Russia’s current Finance Minister, Anton Siluanov, supports the privatization of Rosneft, and said it could happen as soon as next year.

3. TurkStream

Negotiations on TurkStream, which was meant to replace the canceled South Stream, have been on hold since the downing of a Russian fighter jet over Turkish territory last month. The pipeline would have initially have had the capacity to transport 63 billion cubic meters of natural gas from Russia to Turkey under the Black Sea. The project, which would send a majority of the gas onto Europe and fill the gap of the failed South Stream, was slated to be finished as early as 2016.
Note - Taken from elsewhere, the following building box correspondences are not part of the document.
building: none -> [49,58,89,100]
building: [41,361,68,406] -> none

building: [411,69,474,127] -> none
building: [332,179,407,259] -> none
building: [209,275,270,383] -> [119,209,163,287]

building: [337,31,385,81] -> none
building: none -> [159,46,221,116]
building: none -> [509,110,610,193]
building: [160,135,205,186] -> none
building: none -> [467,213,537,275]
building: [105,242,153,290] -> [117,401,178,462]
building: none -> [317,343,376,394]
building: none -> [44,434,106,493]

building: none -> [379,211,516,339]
At present, negotiations are stalled.

“We haven’t stopped on negotiations. We need written guarantees from the EC that the routes will be made a priority. But so far, we see nothing of that sort, and will not take any step that isn’t in our economic interest,” Putin said.

4. Nord Stream II

The expansion of Nord Stream, a pipeline that transfers Russian gas directly to Germany, would quickly and easily solve Gazprom’s dependence on delivering supplies through Ukraine.

Once expanded, the pipeline, which runs along the seabed of the Baltic Sea, will have the capacity to deliver 110 billion cubic meters of gas, or about 2/3 of Europe’s total yearly demand. Gazprom will build and operate the pipeline with Germany’s E.ON, BASF/Wintershall, Austria’s OMV, ENGIE of France, and Royal Dutch Shell to expand the pipeline.
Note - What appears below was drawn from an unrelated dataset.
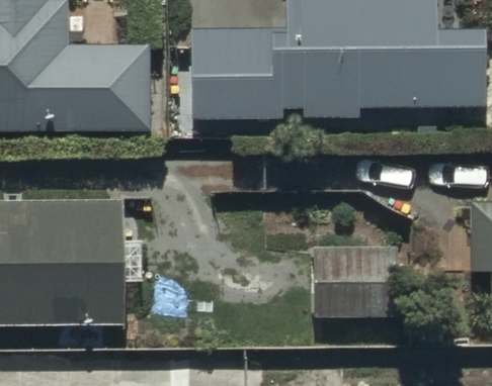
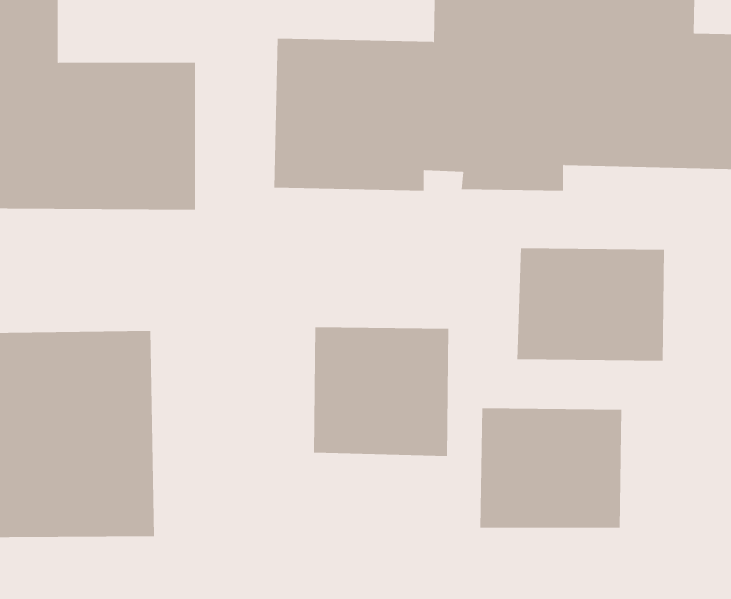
building: none -> [517,248,664,361]
building: none -> [313,327,449,457]

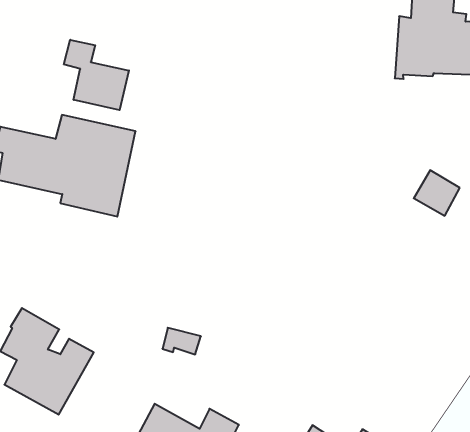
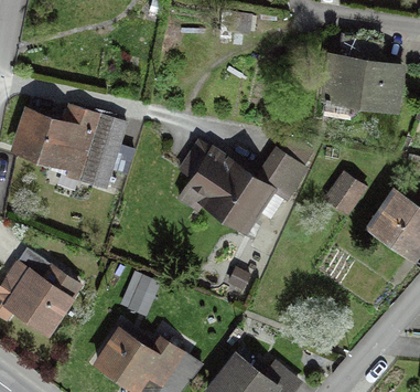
building: [64,40,129,110] -> none
building: none -> [181,142,304,229]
However, the project has recently met opposition from some EU members who believe either 1) Germany will have too much power over natural gas or 2) it gives Russia too much control over EU energy affairs.

“Nord Stream and the future Nord Stream II were motivated by the demand for reliability, market-based operations, and high standards of legal and administration standards. If our Ukrainian partners do the same, we can work with them. If not we’ll look at alternatives,” the president said.

5. Ukraine transit

Nord Stream and TurkStream are meant to reroute Russia’s European gas exports away from Ukraine. Gazprom is pre-emptively expanding its energy network in Europe, because as of 2019 when its contract with Kiev expires, Russia may no longer send any supplies via Ukraine, its traditional conduit.

However, if TurkStream and Nord Stream continue to face obstacles, transit through Ukraine may continue.

“On a corporate level, during heated debates I personally heard someone saying we will stop the transit … I am not sure that we should cut transit through Ukraine,” Putin said.

6. South Stream

Before TurkStream and Nord Stream II, Gazprom originally planned to use the South Stream pipeline beneath the Black Sea to send its gas to Europe. The project was halted in mid-construction, because the European Commission and Russia couldn’t agree on terms.

“You know our views, we were ready to implement this project, but we weren’t allowed to. We were surprised by Bulgarians (who could have got $3 billion, plus 400 million euros in transit fees per year) who are acting against their economic interests.”

7. Yamal LNG

Putin is confident that Yamal LNG project will go ahead, despite major delays in future finance. The project is a joint operation by Russia’s Novatek, France’s Total, and China’s CNPC to ship liquefied natural gas from Russia to global markets.

“This is a needed project. Sales of LNG will grow and today, we are selling energy in the Far East, or on swap agreements (done by Gazprom), but this is a huge Chinese, French, Russian joint project that can go to all the foreign markets,” Putin said.

Putin also added that the port could become universal, and ship other various goods in addition to LNG, including cargo.

Only $10 billion of the $27 billion Yamal LNG project has been financed, and next $20 billion needs to be externally financed, mostly from Chinese Banks and the Silk Road Fund.

“Question of budget financing needs additional analysis,” was Putin’s response.

8. What about exploring new fields?

A majority of Russian oil comes from well-developed fields in Western Siberia, where resources are fast depleting, and industry experts companies aren’t prepared to fill the future production gap.

Exploration of new oil fields in Russia never stopped since the Soviet times, according to Putin, because, “nobody wants to kill the goose that lays the golden egg.” The Russian government stimulates exploration by both state-owned and private companies, Putin said.